At the end of 2016 the Rössing Foundation team visited the Zambezi region. I had to organize a workshop for about 50 junior primary and pre-school teachers. We had to travel in one day from Erongo region to Zambezi region, quite a distance, fortunately we were accommodated in the Protea hotel, one of the best hotels in Katima.
The teachers are always quite keen to come for workshops, so we were quite happy to see each other since we had visited the region before.
When I address teachers I always want to get a feeling of the impact we have on junior mathematics education so one of my questions was: who is using the ten frame in class? I must be honest in admitting that I was disappointed when only 3 people showed their hand. Maybe there were more but too shy to reply. The teachers who rose their hand were asked to share their experiences and all of them were very positive.
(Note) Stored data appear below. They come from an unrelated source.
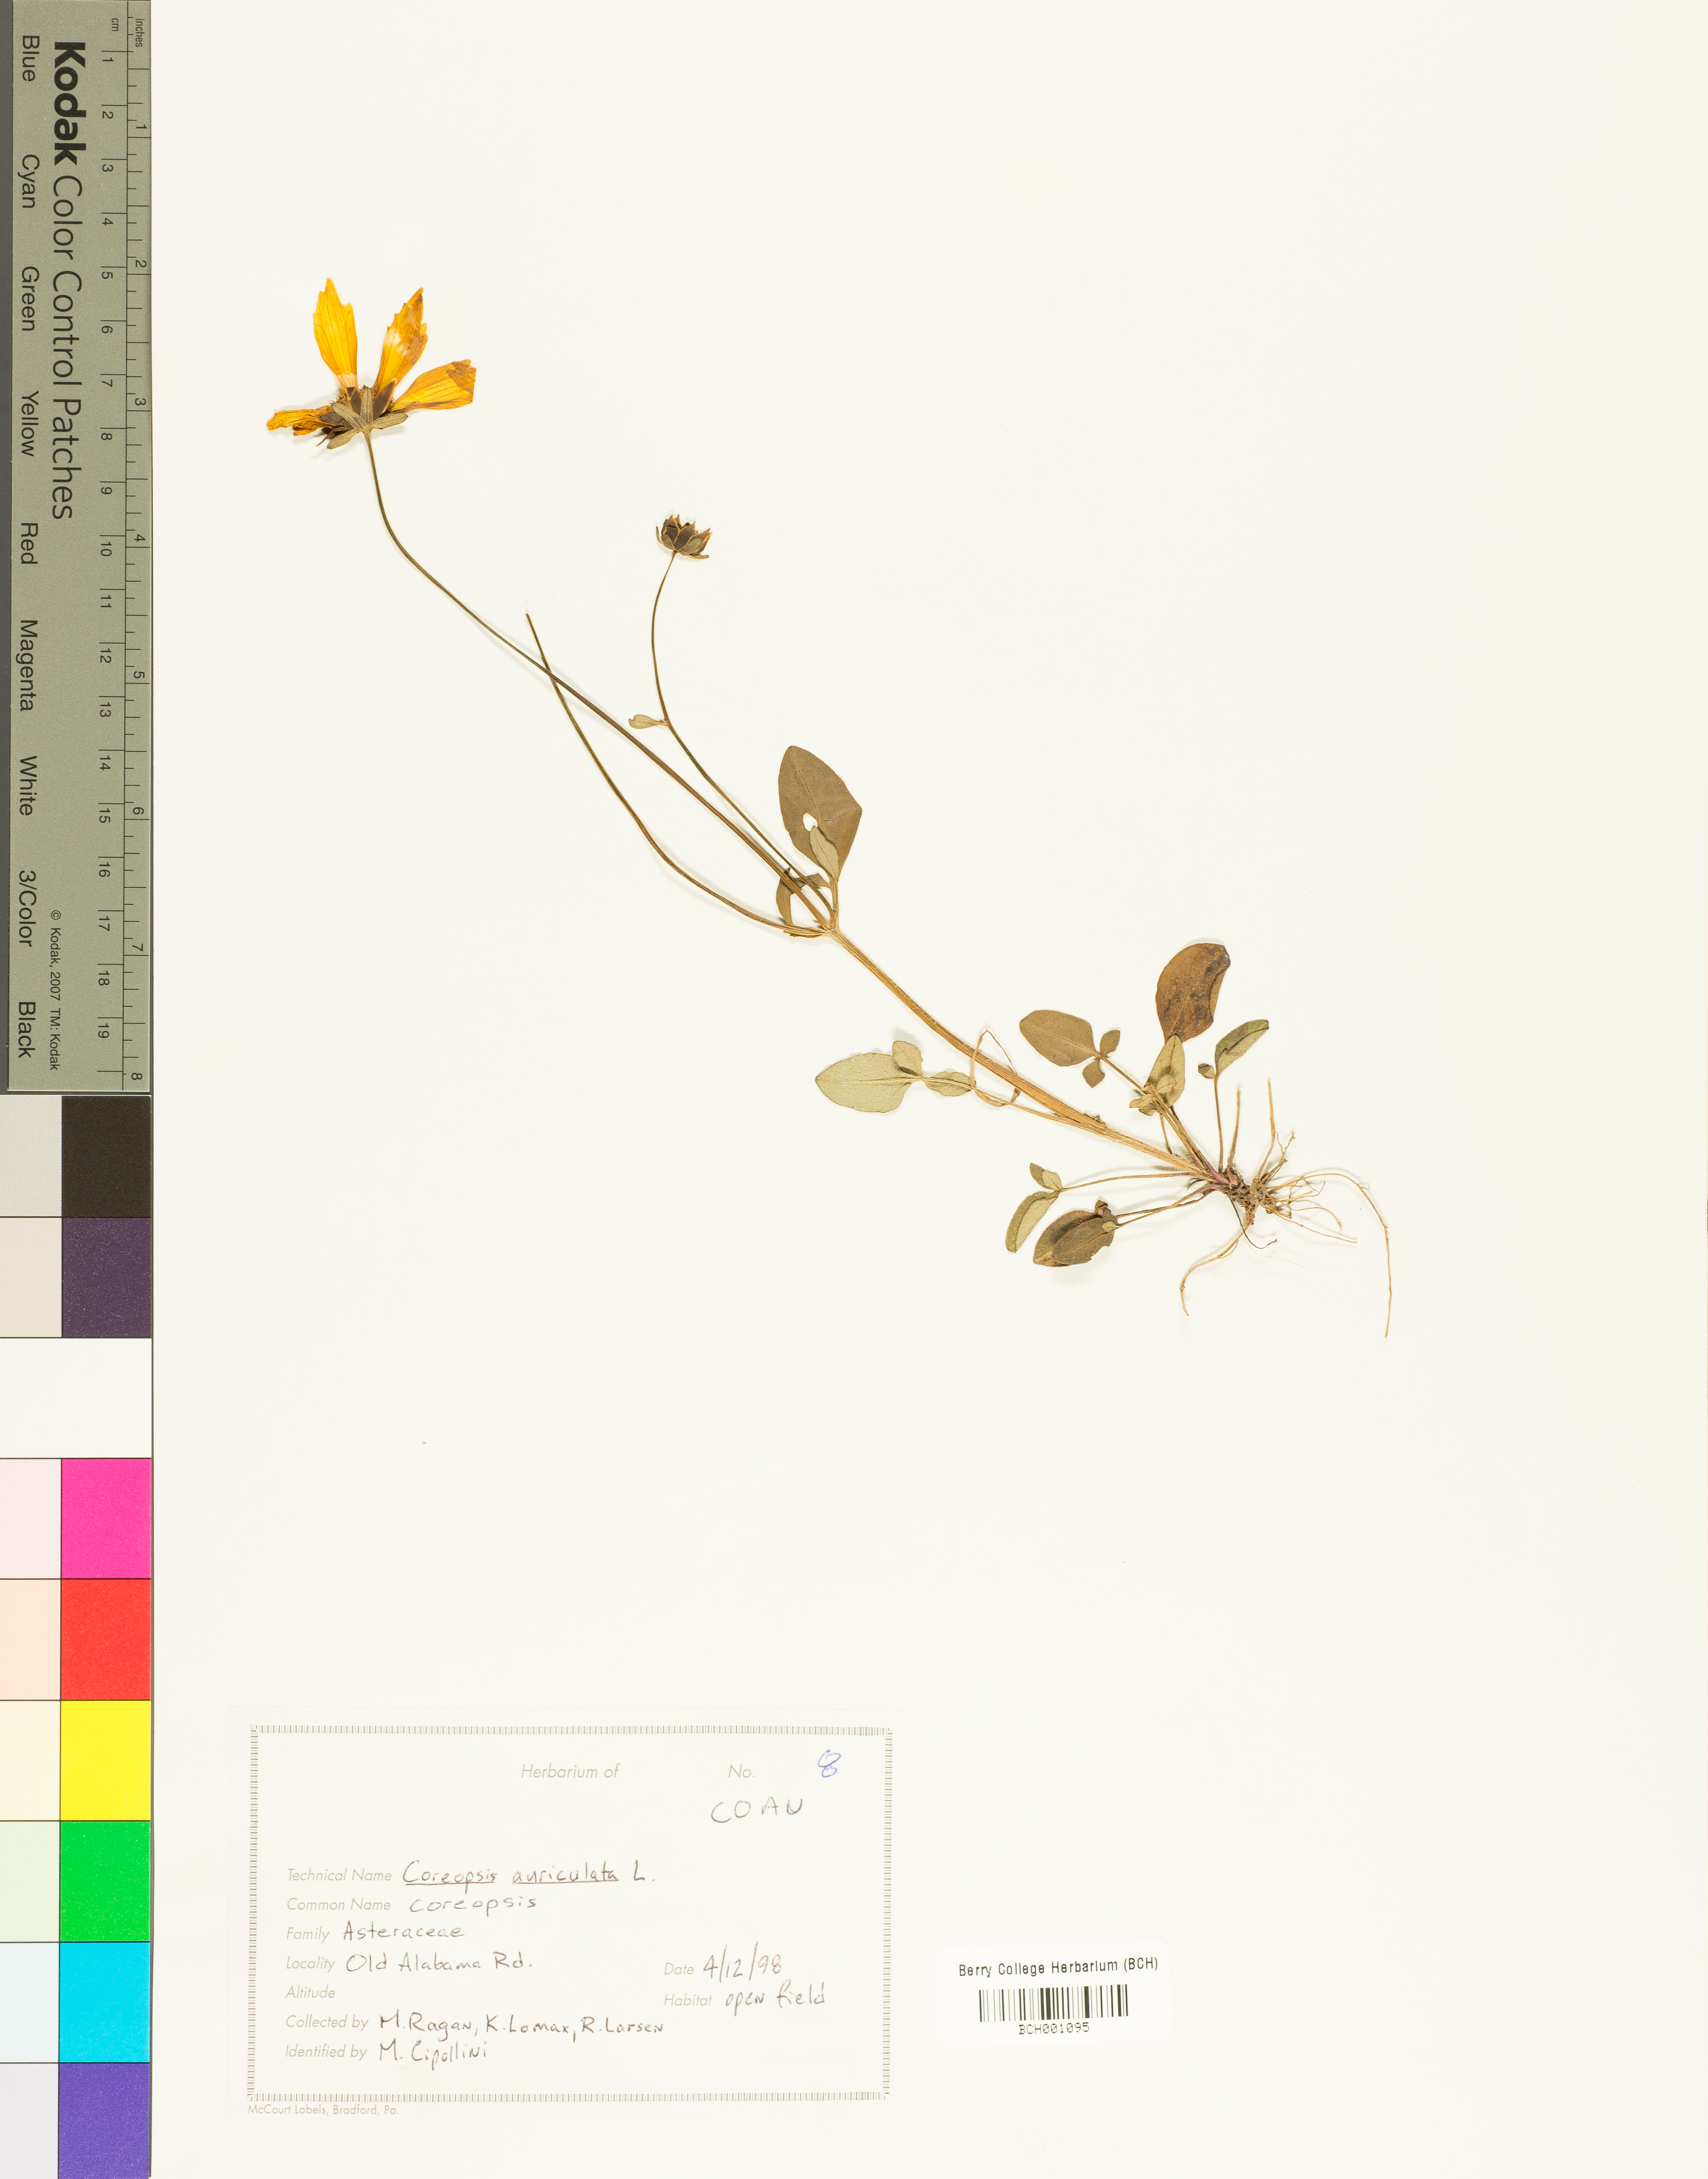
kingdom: Plantae
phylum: Tracheophyta
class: Magnoliopsida
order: Asterales
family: Asteraceae
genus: Coreopsis
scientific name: Coreopsis auriculata
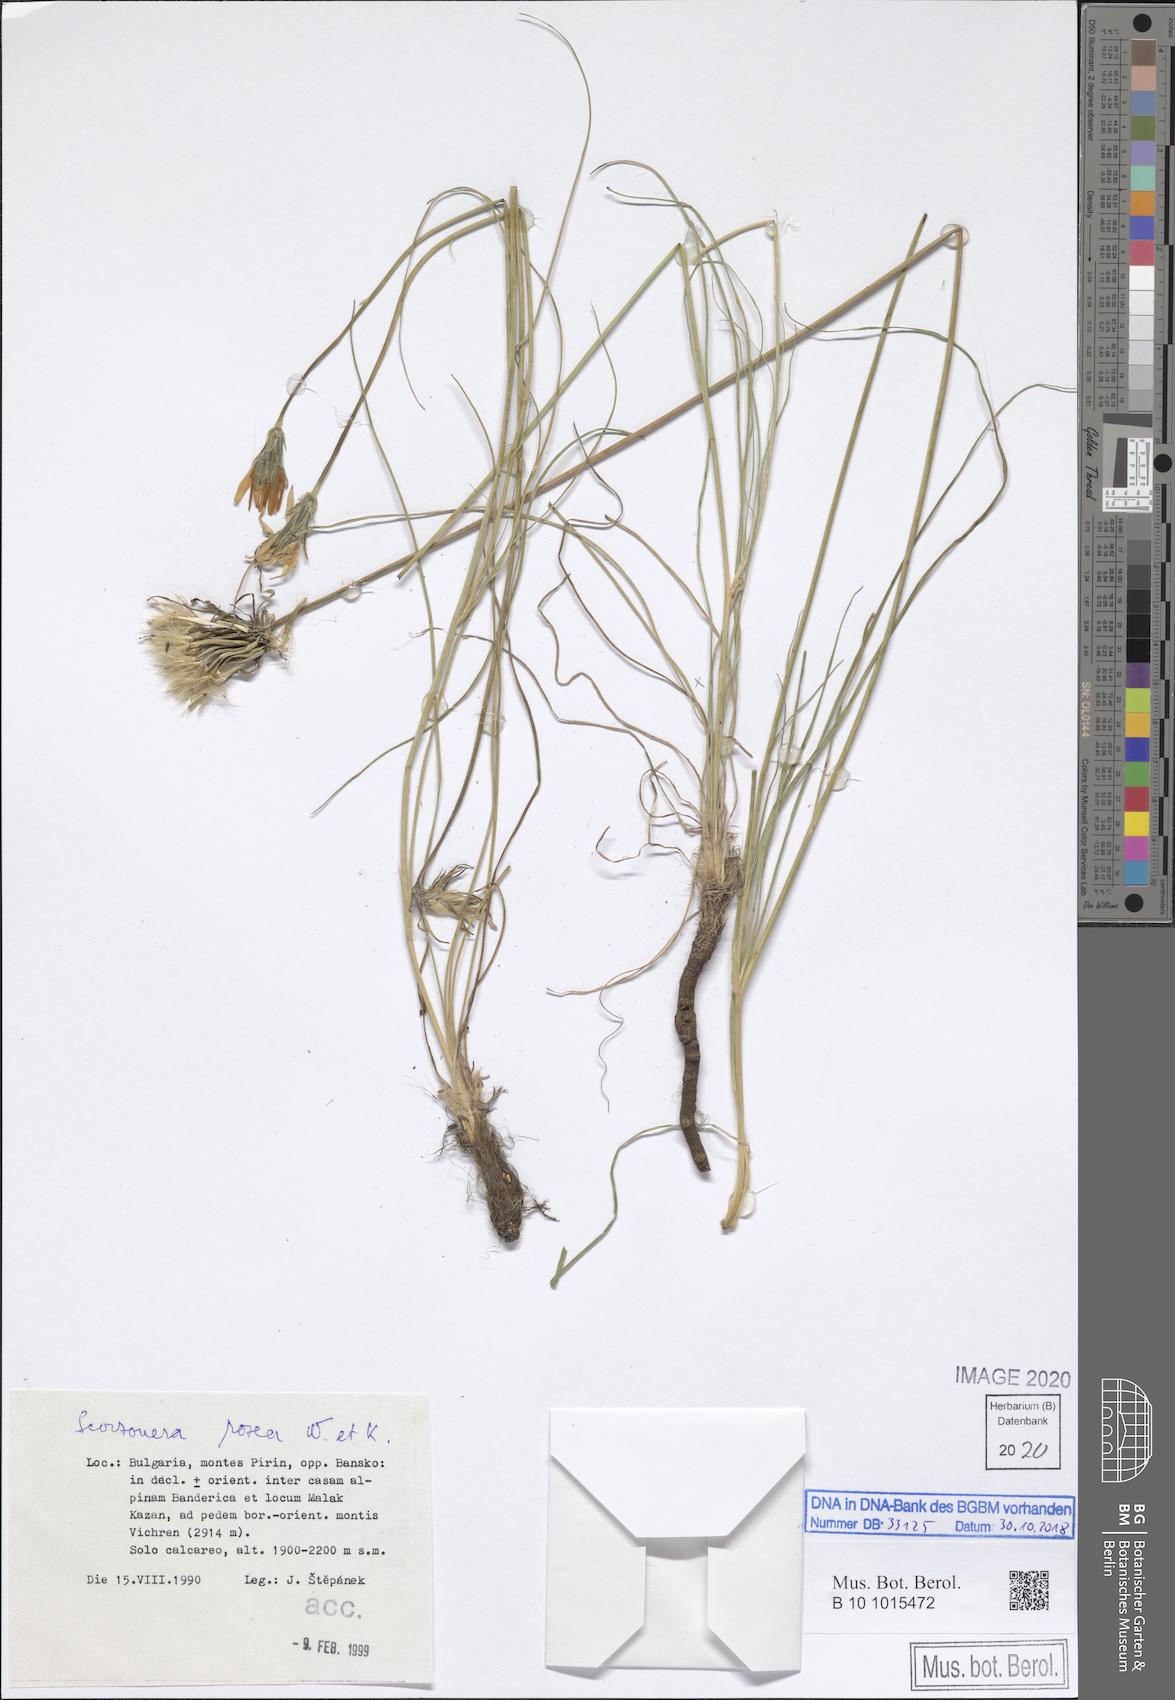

The ten frame is a device that has long ago proven its value. It goes back about 5 decades and was first used in Holland in the form of empty egg containers. Elsewhere in the world the idea was copied but changed; somehow an egg box is not so practical; you have to fish out the bottle tops or stones one by one. So that is how the ten frame was born: a flat carton/paper with 2 rows of 5 squares.
In this format it is a crucial device for all learners to distance themselves from counting. Because computations and counting are at first close but later they are further apart. In the advanced stage of computation very little counting takes place, smart approaches in computations do not use counting procedures.
The ten frame is as well handy when it comes to the different ways it can be used. At first the bottle tops move a lot, later all most all learners can just look at an empty ten frame and imagine the numbers there. In the last stage it has made itself redundant; learners imagine the numbers only, they do not have to look at it.
The workshop in Katima went well; it was very hot that time so we were given a lot of drinks and I was quite pleased to see that a lot of teachers were collection bottle tops during the workshop. Hopefully those bottle tops are being used in a class room somewhere in the Zambezi region.